Lets do an exercise. When it comes to instrumental piano who immediately comes to mind?
You definitely don’t think of a fine ass 20 year old Japanese idol right away do you? Admit it. You screamed “YANNI!” first right?
And lets get this out of the way because otherwise this comparison will hang like storm clouds over a picnic. Matching up the other fine ass 20 year old idol Mano Erina against Matsui Sakiko is unfair. Why? Because Mano hasn’t been given the chance to do anything like this.
Perhaps when she graduates from the confines of Hello! Project we’ll maybe see what she’s capable of on the piano. May I suggest the following title when that happens?

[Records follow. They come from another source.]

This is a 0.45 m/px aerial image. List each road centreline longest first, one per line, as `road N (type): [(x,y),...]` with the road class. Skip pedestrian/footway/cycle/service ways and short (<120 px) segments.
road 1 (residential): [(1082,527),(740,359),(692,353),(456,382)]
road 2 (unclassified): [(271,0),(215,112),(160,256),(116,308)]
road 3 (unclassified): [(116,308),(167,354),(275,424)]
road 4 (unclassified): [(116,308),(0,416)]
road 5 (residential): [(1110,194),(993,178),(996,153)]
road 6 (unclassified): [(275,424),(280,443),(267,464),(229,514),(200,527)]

“Mano Piano 2: I’ll try not to cry while covering H!P’s greatest hits.”
With that out of the way it’s time to get back on topic.

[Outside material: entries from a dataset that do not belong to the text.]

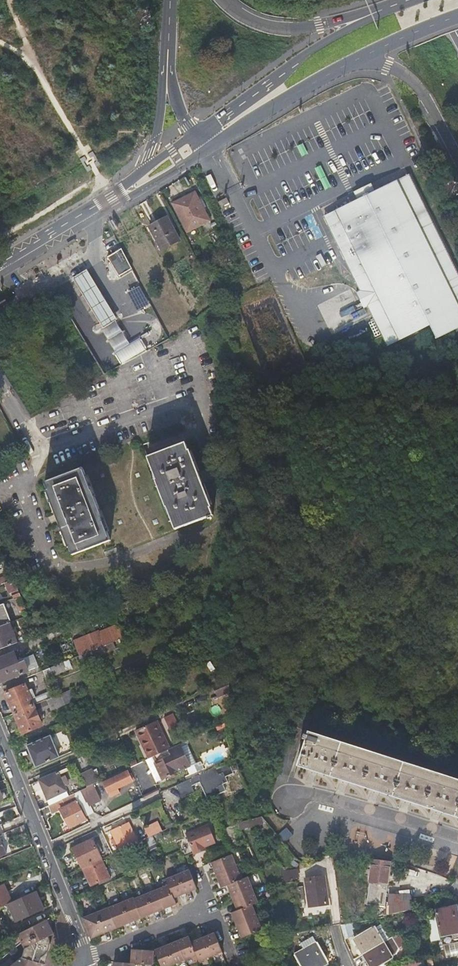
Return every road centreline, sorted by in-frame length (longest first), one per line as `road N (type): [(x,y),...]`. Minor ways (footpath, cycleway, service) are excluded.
road 1 (residential): [(0,383),(37,457),(21,492),(52,567),(83,567),(142,546),(114,475)]
road 2 (secondary): [(0,275),(210,148)]
road 3 (residential): [(86,957),(0,733)]
road 4 (secondary): [(392,6),(306,54),(196,133)]
road 5 (residential): [(86,957),(217,912),(200,866)]
road 6 (primary): [(392,6),(290,29),(256,23),(222,0)]
road 7 (residential): [(457,840),(315,793),(285,798)]
road 8 (secondary): [(142,172),(0,259)]
road 9 (primary): [(358,58),(419,87),(457,158)]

While this isn’t typical idol fare it’s something that those of you who might need a break from the bombardment of the same old same old should look into. You know, recharge those ears. There are a lot of covers of many of the popular AKB48 standards so it’s not like Matsui is abandoning ship here. She’s just putting a new twist on the familiar.

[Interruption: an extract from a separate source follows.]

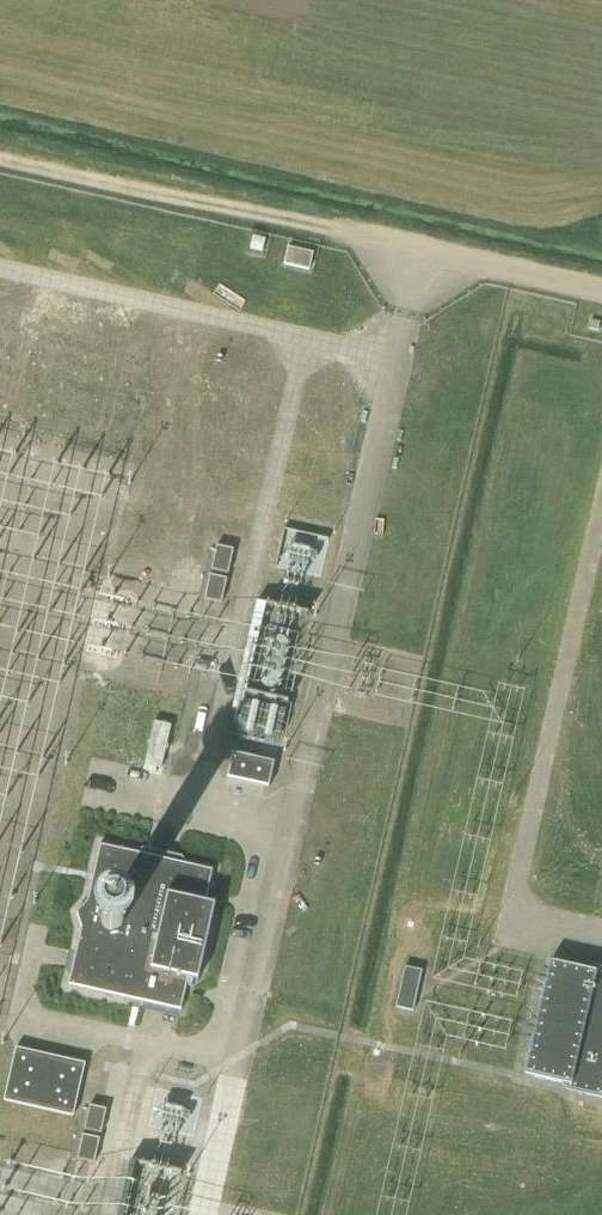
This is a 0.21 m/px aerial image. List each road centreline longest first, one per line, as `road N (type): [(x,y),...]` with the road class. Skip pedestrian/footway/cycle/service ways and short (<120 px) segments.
road 1 (track): [(0,153),(355,229),(417,250)]
road 2 (unclassified): [(399,322),(417,250),(601,291)]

And that is what I like about this solo effort. There’s a little bit of flavor added to songs that have been put through the wringer. The best examples are the complete transformations of Flying Get and Heavy Rotation.
Flying Get starts off sounding like something you would hear in the background in Desperado as Antonio Banderas arrives with his guitar case of guns preparing to whoop ass in a hail of bullets.
It then evolves into a fusion of Jazz lounge and Spanish guitar that would be appropriate for an afternoon coffee at some frou frou cafe. Or maybe something that can be used on Dancing With The Stars when the pros get busy on the results shows.
If you’re Filipino, this rendition of the song is sure to get all the old folks breaking their hips and backs trying to Cha-Cha & Lambada away on the dance floor.
Heavy Rotation on the other hand is slowed way down to a lazy, chilled out Reggae groove. A complete 180 from the frantic, fun filled joy that is the original.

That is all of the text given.